DATA:
- Opening Delimiter -
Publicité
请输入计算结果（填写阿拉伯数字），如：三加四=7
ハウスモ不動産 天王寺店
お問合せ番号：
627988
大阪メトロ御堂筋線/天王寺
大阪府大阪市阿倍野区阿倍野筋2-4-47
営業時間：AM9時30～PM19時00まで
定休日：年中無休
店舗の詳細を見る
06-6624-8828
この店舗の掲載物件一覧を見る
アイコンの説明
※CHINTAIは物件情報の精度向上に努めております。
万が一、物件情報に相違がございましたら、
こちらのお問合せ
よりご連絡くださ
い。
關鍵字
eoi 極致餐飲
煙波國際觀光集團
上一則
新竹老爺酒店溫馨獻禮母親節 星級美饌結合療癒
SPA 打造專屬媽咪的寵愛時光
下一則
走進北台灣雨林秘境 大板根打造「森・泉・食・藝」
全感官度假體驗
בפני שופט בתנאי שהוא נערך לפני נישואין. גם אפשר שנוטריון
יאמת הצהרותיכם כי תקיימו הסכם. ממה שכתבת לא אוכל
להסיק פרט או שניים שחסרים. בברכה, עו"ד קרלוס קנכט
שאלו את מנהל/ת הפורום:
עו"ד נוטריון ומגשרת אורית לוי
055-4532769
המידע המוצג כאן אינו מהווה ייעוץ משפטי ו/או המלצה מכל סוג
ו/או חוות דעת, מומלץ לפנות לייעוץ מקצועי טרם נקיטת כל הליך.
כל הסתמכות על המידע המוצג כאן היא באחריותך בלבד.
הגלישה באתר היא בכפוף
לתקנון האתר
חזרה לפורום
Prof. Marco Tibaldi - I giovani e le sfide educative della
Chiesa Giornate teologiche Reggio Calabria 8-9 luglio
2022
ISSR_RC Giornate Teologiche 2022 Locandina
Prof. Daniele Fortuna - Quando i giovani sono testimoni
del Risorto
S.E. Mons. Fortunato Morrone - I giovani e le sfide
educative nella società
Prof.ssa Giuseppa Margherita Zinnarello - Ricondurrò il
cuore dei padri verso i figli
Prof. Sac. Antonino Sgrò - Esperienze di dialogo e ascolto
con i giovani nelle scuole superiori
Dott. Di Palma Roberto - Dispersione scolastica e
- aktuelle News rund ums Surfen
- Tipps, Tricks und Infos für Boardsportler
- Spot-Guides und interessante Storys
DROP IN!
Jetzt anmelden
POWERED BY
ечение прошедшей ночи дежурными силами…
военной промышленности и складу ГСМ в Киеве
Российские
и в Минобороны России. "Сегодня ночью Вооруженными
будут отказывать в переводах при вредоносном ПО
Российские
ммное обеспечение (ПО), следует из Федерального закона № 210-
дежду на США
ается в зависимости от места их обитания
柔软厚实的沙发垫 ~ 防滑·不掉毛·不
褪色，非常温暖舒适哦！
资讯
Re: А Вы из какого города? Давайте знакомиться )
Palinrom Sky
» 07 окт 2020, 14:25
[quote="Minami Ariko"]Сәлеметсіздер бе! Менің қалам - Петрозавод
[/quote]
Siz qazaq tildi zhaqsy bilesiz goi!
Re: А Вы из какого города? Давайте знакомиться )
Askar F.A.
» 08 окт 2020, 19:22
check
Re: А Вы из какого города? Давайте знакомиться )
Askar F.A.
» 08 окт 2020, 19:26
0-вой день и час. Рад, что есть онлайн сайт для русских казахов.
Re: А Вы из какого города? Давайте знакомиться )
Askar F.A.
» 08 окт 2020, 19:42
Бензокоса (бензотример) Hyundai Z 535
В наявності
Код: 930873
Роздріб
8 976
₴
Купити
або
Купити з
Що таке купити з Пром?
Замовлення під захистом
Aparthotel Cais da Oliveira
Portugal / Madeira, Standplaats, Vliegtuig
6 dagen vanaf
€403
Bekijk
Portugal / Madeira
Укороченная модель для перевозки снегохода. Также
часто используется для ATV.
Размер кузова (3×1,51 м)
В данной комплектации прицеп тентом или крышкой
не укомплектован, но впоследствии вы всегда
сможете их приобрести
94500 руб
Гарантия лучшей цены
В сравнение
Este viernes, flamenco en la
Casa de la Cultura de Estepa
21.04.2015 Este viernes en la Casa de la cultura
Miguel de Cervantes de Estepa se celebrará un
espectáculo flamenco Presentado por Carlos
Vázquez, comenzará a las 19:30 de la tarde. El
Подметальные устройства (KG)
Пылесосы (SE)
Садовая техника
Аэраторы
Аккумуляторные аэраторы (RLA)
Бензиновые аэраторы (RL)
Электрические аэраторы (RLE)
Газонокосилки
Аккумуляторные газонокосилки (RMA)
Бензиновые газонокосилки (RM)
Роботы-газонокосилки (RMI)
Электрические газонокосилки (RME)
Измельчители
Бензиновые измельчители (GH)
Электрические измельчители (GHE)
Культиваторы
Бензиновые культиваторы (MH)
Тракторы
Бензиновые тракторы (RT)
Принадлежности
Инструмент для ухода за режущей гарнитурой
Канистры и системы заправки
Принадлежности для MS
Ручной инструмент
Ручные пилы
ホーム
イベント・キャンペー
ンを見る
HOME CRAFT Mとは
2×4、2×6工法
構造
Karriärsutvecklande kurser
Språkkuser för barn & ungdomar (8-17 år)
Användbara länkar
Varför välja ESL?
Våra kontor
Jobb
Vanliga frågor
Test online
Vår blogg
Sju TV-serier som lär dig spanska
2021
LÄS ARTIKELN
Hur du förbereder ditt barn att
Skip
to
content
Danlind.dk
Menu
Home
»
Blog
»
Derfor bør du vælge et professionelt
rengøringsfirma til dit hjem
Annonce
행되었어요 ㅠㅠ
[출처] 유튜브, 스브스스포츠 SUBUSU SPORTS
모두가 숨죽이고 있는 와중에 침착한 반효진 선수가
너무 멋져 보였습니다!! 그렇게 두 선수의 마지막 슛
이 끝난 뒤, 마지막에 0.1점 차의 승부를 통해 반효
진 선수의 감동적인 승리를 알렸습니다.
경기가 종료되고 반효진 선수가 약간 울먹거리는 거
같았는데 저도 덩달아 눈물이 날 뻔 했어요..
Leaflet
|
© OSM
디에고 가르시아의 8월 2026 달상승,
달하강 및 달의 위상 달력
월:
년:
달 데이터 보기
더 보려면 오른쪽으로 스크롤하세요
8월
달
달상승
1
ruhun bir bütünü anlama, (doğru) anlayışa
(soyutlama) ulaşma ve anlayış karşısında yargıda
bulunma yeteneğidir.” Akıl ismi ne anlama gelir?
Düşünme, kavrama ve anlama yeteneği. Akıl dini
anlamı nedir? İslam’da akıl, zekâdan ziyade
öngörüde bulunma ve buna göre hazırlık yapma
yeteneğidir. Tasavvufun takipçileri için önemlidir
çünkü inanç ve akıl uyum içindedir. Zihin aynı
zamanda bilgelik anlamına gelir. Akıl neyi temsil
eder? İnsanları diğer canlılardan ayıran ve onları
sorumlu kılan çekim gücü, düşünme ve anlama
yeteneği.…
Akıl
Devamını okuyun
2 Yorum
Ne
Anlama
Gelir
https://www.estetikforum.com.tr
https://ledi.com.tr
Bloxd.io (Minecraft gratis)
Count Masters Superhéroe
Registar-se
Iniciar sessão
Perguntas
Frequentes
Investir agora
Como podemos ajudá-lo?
- Closing Delimiter -
ACTIVITY: Show the lines of the records that contain the word "flamenco".

ANSWER:
Este viernes, flamenco en la
espectáculo flamenco Presentado por Carlos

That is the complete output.